For the Love of… by Helen Knott

Post by Treaty 8 member Helen Knott, who is participating in the Treaty 8 Justice for the Peace Caravan 

See original here.


“What’s your favourite things about living in Saskatoon?” I asked her, my host whom I hadn’t met until I arrived at her doorstep at 11:30 pm the night before.

She had welcomed me with warm mint tea, poetic insights, and a comfy bed to rest my head for the night. We awoke in the morning and set off to have breakfast before she would drop me off to meet up with the rest of the Treaty 8 Justice for the Peace Caravan.

“It would have to be the river, that is my favourite thing about living here,” she answered as we walked down the wet sidewalk towards the diner.

Immediately I hoped that she wouldn’t reciprocate the question and ask me what my favourite things are about where I live. Her answer was full of warm feelings and a sense of awe in regards to the river. The stories that emerged over the next hour and a half depicted the rivers ability to provide enjoyment but also establish a connection to home, the water makes it home. The night before we talked in poetic terms about the real tie between women and water.

The water has made me whole again.

The water has cleansed me

The river has given me teachings.

I tell her about how a film maker friend of mine told me a story of a recent trip in the ocean where a storm ensued. She listed off the things that got swept away.

“There’s a poem there somewhere I know it. It could be called, The Things We Lost to the Water”, I said to her.

Although a more accurate application of the poem to my life would be, The Things We Lost When We Lost the Water.

She didn’t ask me what my favourite things are about my home and I was glad. My answer would have been the same as hers.

The river.

The reality is I am on a Caravan across the country to talk about the Site C Hydroelectric dam and its impacts on our Treaty Rights. I would not have been able to give a simple answer without feeling the melancholy and the weight of a possible loss of the river hanging on to my spirit. I would not have been able to answer the question without feeling riddled up by the continued colonial legacy. I look away from her, thinking about this show of force that the Governments have been taking by continuing to push the project forward while there are matters by First Nations still in court regarding the project. I don’t understand how they can do this, after our territory has given so much of its self to the oil and gas industry. When will it be enough?
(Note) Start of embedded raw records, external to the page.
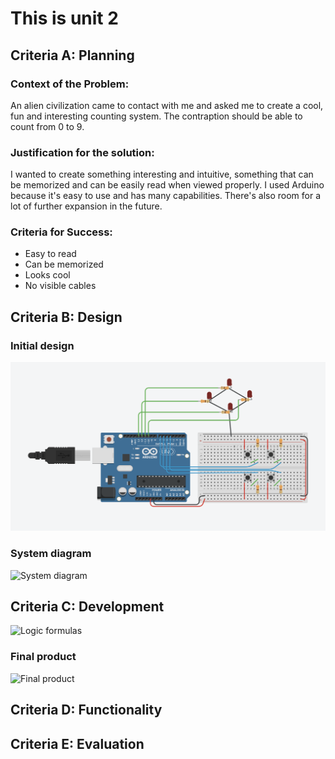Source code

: # This is unit 2

## Criteria A: Planning

### Context of the Problem:

An alien civilization came to contact with me and asked me to create a cool, fun and interesting counting system. The contraption should be able to count from 0 to 9.

### Justification for the solution:

I wanted to create something interesting and intuitive, something that can be memorized and can be easily read when viewed properly. I used Arduino because it's easy to use and has many capabilities. There's also room for a lot of further expansion in the future.

### Criteria for Success:

* Easy to read
* Can be memorized 
* Looks cool
* No visible cables

## Criteria B: Design

### Initial design
![Design](/UNIT-2/photos%20and%20stuff/unit_2-desing.jpg)

### System diagram
![System diagram](/UNIT-2/photos%20and%20stuff/unit_2-system_diagram.jpg)

## Criteria C: Development
![Logic formulas](/UNIT-2/photos%20and%20stuff/unit_2-logic_formulas.jpg)

### Final product
![Final product](/UNIT-2/photos%20and%20stuff/unit_2-arduino.jpg)

## Criteria D: Functionality

## Criteria E: Evaluation
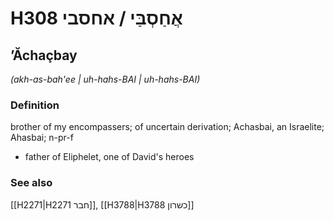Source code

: # H308 אֲחַסְבַּי / אחסבי

## ʼĂchaçbay

_(akh-as-bah'ee | uh-hahs-BAI | uh-hahs-BAI)_

### Definition

brother of my encompassers; of uncertain derivation; Achasbai, an Israelite; Ahasbai; n-pr-f

- father of Eliphelet, one of David's heroes

### See also

[[H2271|H2271 חבר]], [[H3788|H3788 כשרון]]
Her words were full of good energy that took flight whereas mine would have been a stone casted into the sky, blotting out the sun momentarily before it fell to the ground. I wanted to enjoy that moment with her and experience the town and the river, a river left unthreatened.

saskatchewan river.jpg

We stopped along the river and she showed me her favourite places and I was grateful for the stranger taking me into her home and showing me what she loved.

Love will make you do crazy things.

Love for the people. Love for land. Love for the ancestors. Love for the water. Love for the medicines. Love for the children.

Love has me all twisted and knotted up on a bus full of people travelling to Winnipeg at this very moment. I had an interview before I left Fort St. John and he said in his introduction, “…will be travelling with a bus of protestors to Montreal…”

It isn’t an act of protest god damn it, it’s an act of love for the people, the land, and the waters. Remember that.